[GOAL OF THE EXERCISE]
Rewrite every listing with each "Verify" changed to "Check" and everything else left the same.

[DATA TO USE]
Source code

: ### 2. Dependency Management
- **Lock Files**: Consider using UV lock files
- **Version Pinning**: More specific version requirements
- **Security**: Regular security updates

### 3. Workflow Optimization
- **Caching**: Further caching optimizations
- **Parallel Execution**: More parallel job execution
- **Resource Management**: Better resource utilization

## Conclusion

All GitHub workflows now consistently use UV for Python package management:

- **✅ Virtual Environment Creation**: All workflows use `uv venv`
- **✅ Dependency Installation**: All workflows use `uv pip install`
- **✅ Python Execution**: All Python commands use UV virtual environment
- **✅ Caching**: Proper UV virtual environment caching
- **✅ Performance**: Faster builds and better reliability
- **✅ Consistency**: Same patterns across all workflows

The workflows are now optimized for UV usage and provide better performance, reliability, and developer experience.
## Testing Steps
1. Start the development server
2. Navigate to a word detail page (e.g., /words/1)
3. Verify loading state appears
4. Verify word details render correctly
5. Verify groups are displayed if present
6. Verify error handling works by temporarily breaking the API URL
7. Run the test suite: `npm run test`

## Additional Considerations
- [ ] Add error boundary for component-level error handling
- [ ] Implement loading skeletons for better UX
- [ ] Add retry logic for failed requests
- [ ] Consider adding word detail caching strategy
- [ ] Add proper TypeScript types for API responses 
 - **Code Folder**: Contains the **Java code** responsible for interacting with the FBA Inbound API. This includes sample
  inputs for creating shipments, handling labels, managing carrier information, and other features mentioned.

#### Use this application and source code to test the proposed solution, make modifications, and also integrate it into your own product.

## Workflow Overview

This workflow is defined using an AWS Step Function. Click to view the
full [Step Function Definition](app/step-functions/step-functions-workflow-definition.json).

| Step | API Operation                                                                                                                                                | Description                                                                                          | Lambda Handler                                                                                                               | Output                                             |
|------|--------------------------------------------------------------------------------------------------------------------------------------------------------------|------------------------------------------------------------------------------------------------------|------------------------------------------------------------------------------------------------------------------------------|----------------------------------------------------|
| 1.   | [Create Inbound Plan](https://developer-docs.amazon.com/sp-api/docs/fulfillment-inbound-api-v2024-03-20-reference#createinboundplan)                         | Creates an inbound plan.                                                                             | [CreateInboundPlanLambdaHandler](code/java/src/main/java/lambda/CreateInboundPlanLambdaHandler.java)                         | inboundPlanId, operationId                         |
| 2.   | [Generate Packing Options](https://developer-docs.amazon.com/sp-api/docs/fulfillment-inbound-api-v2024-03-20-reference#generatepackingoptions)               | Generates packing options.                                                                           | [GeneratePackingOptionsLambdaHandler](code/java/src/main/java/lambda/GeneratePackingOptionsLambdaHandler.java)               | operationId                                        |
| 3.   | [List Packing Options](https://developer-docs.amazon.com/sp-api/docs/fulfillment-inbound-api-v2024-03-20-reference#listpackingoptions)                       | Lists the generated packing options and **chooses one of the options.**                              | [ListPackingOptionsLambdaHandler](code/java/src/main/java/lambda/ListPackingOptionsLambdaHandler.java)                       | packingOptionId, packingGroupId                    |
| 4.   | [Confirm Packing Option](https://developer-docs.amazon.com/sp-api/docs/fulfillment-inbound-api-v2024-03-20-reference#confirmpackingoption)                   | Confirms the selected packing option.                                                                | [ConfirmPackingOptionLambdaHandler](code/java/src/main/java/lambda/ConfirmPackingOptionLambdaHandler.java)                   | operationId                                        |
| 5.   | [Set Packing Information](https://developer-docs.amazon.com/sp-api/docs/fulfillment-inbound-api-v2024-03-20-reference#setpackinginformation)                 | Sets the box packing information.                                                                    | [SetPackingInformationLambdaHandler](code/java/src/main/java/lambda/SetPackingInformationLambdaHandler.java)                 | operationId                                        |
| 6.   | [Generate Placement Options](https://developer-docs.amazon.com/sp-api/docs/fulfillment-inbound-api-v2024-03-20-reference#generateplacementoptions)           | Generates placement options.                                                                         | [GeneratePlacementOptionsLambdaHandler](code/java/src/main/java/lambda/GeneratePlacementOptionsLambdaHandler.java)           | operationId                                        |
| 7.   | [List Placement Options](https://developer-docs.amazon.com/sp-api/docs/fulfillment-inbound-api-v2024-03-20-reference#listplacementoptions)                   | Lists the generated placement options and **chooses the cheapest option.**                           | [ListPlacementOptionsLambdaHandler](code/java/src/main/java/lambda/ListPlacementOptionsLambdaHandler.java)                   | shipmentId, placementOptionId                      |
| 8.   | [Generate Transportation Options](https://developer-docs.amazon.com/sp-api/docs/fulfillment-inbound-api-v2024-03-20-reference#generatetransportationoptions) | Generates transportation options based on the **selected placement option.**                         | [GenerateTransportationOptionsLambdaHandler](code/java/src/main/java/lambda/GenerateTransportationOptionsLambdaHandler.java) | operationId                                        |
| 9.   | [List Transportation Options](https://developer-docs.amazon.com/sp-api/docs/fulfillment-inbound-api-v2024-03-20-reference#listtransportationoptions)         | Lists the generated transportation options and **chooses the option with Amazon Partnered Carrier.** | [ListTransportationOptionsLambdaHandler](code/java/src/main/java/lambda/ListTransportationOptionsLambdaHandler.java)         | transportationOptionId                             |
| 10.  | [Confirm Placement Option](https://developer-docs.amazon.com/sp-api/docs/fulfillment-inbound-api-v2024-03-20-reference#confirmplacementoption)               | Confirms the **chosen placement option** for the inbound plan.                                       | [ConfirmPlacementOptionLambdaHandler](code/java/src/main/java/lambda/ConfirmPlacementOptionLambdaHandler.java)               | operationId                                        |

[EXPECTED ANSWER]
Source code

: ### 2. Dependency Management
- **Lock Files**: Consider using UV lock files
- **Version Pinning**: More specific version requirements
- **Security**: Regular security updates

### 3. Workflow Optimization
- **Caching**: Further caching optimizations
- **Parallel Execution**: More parallel job execution
- **Resource Management**: Better resource utilization

## Conclusion

All GitHub workflows now consistently use UV for Python package management:

- **✅ Virtual Environment Creation**: All workflows use `uv venv`
- **✅ Dependency Installation**: All workflows use `uv pip install`
- **✅ Python Execution**: All Python commands use UV virtual environment
- **✅ Caching**: Proper UV virtual environment caching
- **✅ Performance**: Faster builds and better reliability
- **✅ Consistency**: Same patterns across all workflows

The workflows are now optimized for UV usage and provide better performance, reliability, and developer experience.
## Testing Steps
1. Start the development server
2. Navigate to a word detail page (e.g., /words/1)
3. Check loading state appears
4. Check word details render correctly
5. Check groups are displayed if present
6. Check error handling works by temporarily breaking the API URL
7. Run the test suite: `npm run test`

## Additional Considerations
- [ ] Add error boundary for component-level error handling
- [ ] Implement loading skeletons for better UX
- [ ] Add retry logic for failed requests
- [ ] Consider adding word detail caching strategy
- [ ] Add proper TypeScript types for API responses 
 - **Code Folder**: Contains the **Java code** responsible for interacting with the FBA Inbound API. This includes sample
  inputs for creating shipments, handling labels, managing carrier information, and other features mentioned.

#### Use this application and source code to test the proposed solution, make modifications, and also integrate it into your own product.

## Workflow Overview

This workflow is defined using an AWS Step Function. Click to view the
full [Step Function Definition](app/step-functions/step-functions-workflow-definition.json).

| Step | API Operation                                                                                                                                                | Description                                                                                          | Lambda Handler                                                                                                               | Output                                             |
|------|--------------------------------------------------------------------------------------------------------------------------------------------------------------|------------------------------------------------------------------------------------------------------|------------------------------------------------------------------------------------------------------------------------------|----------------------------------------------------|
| 1.   | [Create Inbound Plan](https://developer-docs.amazon.com/sp-api/docs/fulfillment-inbound-api-v2024-03-20-reference#createinboundplan)                         | Creates an inbound plan.                                                                             | [CreateInboundPlanLambdaHandler](code/java/src/main/java/lambda/CreateInboundPlanLambdaHandler.java)                         | inboundPlanId, operationId                         |
| 2.   | [Generate Packing Options](https://developer-docs.amazon.com/sp-api/docs/fulfillment-inbound-api-v2024-03-20-reference#generatepackingoptions)               | Generates packing options.                                                                           | [GeneratePackingOptionsLambdaHandler](code/java/src/main/java/lambda/GeneratePackingOptionsLambdaHandler.java)               | operationId                                        |
| 3.   | [List Packing Options](https://developer-docs.amazon.com/sp-api/docs/fulfillment-inbound-api-v2024-03-20-reference#listpackingoptions)                       | Lists the generated packing options and **chooses one of the options.**                              | [ListPackingOptionsLambdaHandler](code/java/src/main/java/lambda/ListPackingOptionsLambdaHandler.java)                       | packingOptionId, packingGroupId                    |
| 4.   | [Confirm Packing Option](https://developer-docs.amazon.com/sp-api/docs/fulfillment-inbound-api-v2024-03-20-reference#confirmpackingoption)                   | Confirms the selected packing option.                                                                | [ConfirmPackingOptionLambdaHandler](code/java/src/main/java/lambda/ConfirmPackingOptionLambdaHandler.java)                   | operationId                                        |
| 5.   | [Set Packing Information](https://developer-docs.amazon.com/sp-api/docs/fulfillment-inbound-api-v2024-03-20-reference#setpackinginformation)                 | Sets the box packing information.                                                                    | [SetPackingInformationLambdaHandler](code/java/src/main/java/lambda/SetPackingInformationLambdaHandler.java)                 | operationId                                        |
| 6.   | [Generate Placement Options](https://developer-docs.amazon.com/sp-api/docs/fulfillment-inbound-api-v2024-03-20-reference#generateplacementoptions)           | Generates placement options.                                                                         | [GeneratePlacementOptionsLambdaHandler](code/java/src/main/java/lambda/GeneratePlacementOptionsLambdaHandler.java)           | operationId                                        |
| 7.   | [List Placement Options](https://developer-docs.amazon.com/sp-api/docs/fulfillment-inbound-api-v2024-03-20-reference#listplacementoptions)                   | Lists the generated placement options and **chooses the cheapest option.**                           | [ListPlacementOptionsLambdaHandler](code/java/src/main/java/lambda/ListPlacementOptionsLambdaHandler.java)                   | shipmentId, placementOptionId                      |
| 8.   | [Generate Transportation Options](https://developer-docs.amazon.com/sp-api/docs/fulfillment-inbound-api-v2024-03-20-reference#generatetransportationoptions) | Generates transportation options based on the **selected placement option.**                         | [GenerateTransportationOptionsLambdaHandler](code/java/src/main/java/lambda/GenerateTransportationOptionsLambdaHandler.java) | operationId                                        |
| 9.   | [List Transportation Options](https://developer-docs.amazon.com/sp-api/docs/fulfillment-inbound-api-v2024-03-20-reference#listtransportationoptions)         | Lists the generated transportation options and **chooses the option with Amazon Partnered Carrier.** | [ListTransportationOptionsLambdaHandler](code/java/src/main/java/lambda/ListTransportationOptionsLambdaHandler.java)         | transportationOptionId                             |
| 10.  | [Confirm Placement Option](https://developer-docs.amazon.com/sp-api/docs/fulfillment-inbound-api-v2024-03-20-reference#confirmplacementoption)               | Confirms the **chosen placement option** for the inbound plan.                                       | [ConfirmPlacementOptionLambdaHandler](code/java/src/main/java/lambda/ConfirmPlacementOptionLambdaHandler.java)               | operationId                                        |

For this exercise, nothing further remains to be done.